İnsan anasını babasını akrabasını seçemez ancak, dostlarını, yol arkadaşlarını seçebilir. Öyle değil mi? Bizden önce yaşamış başımızın tacı tecrübe yüklü akça kocalarımızın ifadesi ile “Biz biliriz ki, yollar herkesle yürünmez. Gökyüzü herkesle seyredilmez. Kırk yıl hatırı olan kahve de herkesle içilmez. İşin özü dostluk değer bilenlerin meziyetidir. Geçmişe dönük yaşanmışlıklarımız bize tecrübe yükledi. Bizim üzerimizden pirim yapıp makam mevki sahibi olanların. Varlık sebeplerini sonrasında bütünü inkâr etmeleri daha ötesinde inkâr ederek nankörlük yapmalarıyla kendilerini aldatırlar. Bu aldatma ile gerçek yüzlerini ortaya çıkarır. “Allah’ı ve müminleri aldatmaya çalışırlar. Hâlbuki sırf kendilerini aldatırlar da farkına varamazlar.” * (Bakara Suresi 9. Ayet) İnsanoğlu böylesi ortam içerisinde iyilik edene darılır ya da düşman olur. Kötülük edenin boynuna sarılır. Hani derler ya nanköre sormuşlar; Ne yaptı da dostuna darıldın? Nankör cevap vermiş; Her dediğimi yaptı, birini yapmadı. Demiş. Nankörlük çıkarcı kalplerin hastalığıdır. Bilge öfke anında, yiğit savaş meydanında, dost ihtiyaç anında belli olur. Babam rahmetli öyleleri vardır ki, öfkeleninceye kadar Müslüman, tükeninceye kadar doğru görünür. Derdi. Her ne olursa ihmal etmemeliyiz. Ki, ihmal ettiğiniz her şey ölür ister çiçek ister gönül. Rahmetli Hatun ziyarete gelen komşuya ben kurudum çiçeklerim de kurudu. Demişti. Anın kıymetini bilmek dünyada kendisine emanet edilmiş muayyen vakti sahibinin rızası ve izni doğrultusunda kullanabilmek ilahi tecellilere teslimiyet gösterilmektir.

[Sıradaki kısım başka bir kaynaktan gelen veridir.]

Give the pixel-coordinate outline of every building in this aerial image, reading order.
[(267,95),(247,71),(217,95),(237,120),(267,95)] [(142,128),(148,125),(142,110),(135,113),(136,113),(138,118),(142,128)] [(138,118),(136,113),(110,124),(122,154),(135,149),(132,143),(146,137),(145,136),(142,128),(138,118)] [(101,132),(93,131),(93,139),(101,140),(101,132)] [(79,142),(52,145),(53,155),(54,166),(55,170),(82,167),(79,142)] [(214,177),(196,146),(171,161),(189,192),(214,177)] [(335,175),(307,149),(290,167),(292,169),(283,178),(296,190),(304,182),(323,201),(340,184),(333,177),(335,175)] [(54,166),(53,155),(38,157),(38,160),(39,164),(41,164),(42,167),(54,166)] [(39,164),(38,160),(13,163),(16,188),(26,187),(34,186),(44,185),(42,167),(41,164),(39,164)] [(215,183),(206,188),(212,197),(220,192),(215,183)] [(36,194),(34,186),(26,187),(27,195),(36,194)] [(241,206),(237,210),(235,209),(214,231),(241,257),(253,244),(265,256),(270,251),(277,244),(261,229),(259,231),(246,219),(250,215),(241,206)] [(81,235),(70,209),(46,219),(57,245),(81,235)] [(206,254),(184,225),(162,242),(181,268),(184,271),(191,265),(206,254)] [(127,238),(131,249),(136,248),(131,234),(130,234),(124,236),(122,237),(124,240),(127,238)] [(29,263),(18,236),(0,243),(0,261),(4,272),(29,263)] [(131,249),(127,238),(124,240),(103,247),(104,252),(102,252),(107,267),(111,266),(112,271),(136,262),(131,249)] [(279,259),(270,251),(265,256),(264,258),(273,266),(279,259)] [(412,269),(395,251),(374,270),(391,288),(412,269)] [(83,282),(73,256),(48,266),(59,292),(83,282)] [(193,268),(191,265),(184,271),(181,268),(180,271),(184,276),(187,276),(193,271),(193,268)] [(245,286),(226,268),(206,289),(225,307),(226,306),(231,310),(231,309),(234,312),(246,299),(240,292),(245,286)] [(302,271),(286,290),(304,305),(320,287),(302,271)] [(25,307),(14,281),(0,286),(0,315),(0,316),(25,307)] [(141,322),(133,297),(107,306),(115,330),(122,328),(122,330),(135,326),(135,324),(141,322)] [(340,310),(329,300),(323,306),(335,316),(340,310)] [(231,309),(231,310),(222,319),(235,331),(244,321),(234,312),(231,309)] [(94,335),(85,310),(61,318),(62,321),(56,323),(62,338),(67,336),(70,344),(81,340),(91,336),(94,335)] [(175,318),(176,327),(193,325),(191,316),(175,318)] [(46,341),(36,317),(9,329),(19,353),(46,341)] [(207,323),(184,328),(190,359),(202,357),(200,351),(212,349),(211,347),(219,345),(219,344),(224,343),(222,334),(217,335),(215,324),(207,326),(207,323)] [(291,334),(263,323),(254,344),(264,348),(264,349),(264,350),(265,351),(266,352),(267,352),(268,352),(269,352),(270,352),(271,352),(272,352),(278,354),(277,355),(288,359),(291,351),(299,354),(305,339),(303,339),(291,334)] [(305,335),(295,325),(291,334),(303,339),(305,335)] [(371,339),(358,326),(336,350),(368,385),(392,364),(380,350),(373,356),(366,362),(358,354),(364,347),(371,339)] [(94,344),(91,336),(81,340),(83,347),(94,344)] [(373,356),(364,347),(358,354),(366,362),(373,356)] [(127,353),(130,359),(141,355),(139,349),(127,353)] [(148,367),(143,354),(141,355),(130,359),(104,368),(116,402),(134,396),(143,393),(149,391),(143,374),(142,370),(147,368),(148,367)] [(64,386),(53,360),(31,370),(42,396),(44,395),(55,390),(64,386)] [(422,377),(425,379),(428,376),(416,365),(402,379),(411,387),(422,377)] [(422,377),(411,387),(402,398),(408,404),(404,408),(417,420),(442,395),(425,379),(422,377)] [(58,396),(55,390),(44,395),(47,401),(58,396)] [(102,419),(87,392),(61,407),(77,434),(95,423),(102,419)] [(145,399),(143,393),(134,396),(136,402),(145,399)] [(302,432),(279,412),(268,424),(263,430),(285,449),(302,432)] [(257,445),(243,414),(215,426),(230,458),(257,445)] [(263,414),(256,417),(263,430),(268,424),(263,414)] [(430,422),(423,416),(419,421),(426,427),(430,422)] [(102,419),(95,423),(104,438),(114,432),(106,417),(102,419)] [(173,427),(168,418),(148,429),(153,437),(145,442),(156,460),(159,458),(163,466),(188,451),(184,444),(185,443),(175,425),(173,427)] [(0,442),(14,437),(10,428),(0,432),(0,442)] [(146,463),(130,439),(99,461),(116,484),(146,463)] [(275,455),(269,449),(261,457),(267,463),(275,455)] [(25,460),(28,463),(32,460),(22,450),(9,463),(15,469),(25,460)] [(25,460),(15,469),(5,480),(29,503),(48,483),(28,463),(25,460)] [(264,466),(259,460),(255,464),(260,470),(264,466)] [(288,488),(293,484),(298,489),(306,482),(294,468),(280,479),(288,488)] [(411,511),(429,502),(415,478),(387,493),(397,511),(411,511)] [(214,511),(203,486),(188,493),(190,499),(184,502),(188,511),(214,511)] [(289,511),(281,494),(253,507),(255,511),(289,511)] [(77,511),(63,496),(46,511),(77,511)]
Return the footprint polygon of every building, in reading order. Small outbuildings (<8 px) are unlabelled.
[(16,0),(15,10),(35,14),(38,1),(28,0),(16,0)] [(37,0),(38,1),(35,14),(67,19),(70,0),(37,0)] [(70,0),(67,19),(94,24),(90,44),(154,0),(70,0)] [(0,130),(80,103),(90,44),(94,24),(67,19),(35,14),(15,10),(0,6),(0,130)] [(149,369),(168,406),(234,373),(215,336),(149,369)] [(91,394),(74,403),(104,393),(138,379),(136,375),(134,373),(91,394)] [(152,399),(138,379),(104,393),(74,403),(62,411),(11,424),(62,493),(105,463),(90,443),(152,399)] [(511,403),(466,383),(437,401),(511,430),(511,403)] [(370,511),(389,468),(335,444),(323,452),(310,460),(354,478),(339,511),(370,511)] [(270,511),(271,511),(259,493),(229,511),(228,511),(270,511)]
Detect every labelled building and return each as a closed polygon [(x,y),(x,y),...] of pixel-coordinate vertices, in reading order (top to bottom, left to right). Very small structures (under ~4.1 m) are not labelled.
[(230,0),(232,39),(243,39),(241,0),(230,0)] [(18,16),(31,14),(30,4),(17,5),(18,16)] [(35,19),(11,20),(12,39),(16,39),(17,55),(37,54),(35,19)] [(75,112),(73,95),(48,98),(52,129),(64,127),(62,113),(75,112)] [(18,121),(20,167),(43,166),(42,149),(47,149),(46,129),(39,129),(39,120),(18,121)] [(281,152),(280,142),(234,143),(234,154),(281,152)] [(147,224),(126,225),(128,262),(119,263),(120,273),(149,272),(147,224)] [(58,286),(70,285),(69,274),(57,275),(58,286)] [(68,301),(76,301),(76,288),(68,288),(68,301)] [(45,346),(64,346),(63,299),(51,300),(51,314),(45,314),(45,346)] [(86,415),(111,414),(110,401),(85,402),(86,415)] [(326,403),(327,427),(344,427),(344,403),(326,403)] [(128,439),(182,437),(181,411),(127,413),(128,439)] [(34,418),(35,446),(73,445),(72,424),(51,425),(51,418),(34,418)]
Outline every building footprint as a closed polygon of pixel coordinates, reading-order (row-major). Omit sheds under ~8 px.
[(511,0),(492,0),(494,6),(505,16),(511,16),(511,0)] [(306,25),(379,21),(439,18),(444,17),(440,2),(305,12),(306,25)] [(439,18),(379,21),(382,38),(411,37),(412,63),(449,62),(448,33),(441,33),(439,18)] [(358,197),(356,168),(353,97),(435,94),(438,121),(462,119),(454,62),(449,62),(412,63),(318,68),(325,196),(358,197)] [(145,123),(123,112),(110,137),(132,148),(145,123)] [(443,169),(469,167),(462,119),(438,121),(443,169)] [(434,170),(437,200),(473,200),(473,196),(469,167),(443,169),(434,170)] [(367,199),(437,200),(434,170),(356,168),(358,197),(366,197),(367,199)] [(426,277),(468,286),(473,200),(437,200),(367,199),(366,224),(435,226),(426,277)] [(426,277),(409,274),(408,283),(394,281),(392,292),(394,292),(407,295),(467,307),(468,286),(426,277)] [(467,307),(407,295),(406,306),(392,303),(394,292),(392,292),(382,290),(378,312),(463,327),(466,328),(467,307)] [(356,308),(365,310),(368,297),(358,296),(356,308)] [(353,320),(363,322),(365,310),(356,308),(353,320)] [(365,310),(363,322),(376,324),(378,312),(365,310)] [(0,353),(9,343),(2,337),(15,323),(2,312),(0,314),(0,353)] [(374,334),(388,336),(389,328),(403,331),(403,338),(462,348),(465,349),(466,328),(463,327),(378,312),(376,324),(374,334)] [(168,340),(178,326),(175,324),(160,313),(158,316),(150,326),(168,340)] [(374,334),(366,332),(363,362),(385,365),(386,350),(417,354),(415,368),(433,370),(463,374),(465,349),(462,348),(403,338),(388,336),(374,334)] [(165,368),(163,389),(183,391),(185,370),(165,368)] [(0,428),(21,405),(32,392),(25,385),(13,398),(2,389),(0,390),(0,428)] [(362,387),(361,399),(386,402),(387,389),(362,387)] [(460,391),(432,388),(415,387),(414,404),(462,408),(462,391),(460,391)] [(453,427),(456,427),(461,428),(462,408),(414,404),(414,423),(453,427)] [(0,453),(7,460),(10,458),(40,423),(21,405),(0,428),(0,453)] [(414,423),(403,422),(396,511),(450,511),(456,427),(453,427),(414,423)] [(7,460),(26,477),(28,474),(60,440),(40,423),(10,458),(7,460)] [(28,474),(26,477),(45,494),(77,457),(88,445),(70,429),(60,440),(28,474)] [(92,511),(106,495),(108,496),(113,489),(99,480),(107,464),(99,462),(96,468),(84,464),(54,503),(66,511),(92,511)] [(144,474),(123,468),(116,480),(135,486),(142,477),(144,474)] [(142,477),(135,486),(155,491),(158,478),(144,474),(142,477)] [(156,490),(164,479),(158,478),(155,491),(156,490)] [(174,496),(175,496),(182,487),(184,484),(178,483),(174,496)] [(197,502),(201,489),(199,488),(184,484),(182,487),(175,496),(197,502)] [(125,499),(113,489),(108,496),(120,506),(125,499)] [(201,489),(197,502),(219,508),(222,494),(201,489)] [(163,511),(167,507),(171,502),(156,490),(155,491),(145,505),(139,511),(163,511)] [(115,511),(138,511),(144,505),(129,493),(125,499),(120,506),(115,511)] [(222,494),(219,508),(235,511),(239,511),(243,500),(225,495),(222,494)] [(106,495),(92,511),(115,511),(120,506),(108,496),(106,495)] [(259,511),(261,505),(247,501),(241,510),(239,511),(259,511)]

N e kadar az yetenekleri varsa, gururları, kibirleri ve küstahlıkları bir o kadar çoktur. (şekil A’da göründüğü gibi)

Ancak, tüm bu aptallar kendilerine aptallar bulurlar. İşin özünde sahip olmak değil, layık olmak gerek. İnsan sahip olmak istediğine önce layık olmak gerekir.

Not defterime not almışım; İbni Ömer anlatıyor. Kıyamet günü, Allah öncekileri ve sonrakileri topladığı zaman her vefasız için bir bayrak dikilir bu falan filanoğlu vefasızlığıdır. Denilir.

Bu hadisi şerifi okuyunca dedim ki,

Yarabbi yarın kıyamet gününde beni ve yol arkadaşlarımı böylesi bayrak dikilenlerde eyleme! Diye dua ettim.

Cenabı Allah “Ben vefayı insanlar için ihsan buyurdum.

Buradaki inceliği kavramak gerekir. Cenabı Allah insanlara ihsan buyurmuş. İnsan olmayanlar, insanlık kumaşını güve yemişler her dokunulan yerden tel tel dökülenleri kapsamıyor.

Bizler yıllardır bila meccanen çalıştığımız, beraber olduğum yol arkadaşlarım, gönüldaşlarımı vefasızlıkla nankörlükle haşr etme!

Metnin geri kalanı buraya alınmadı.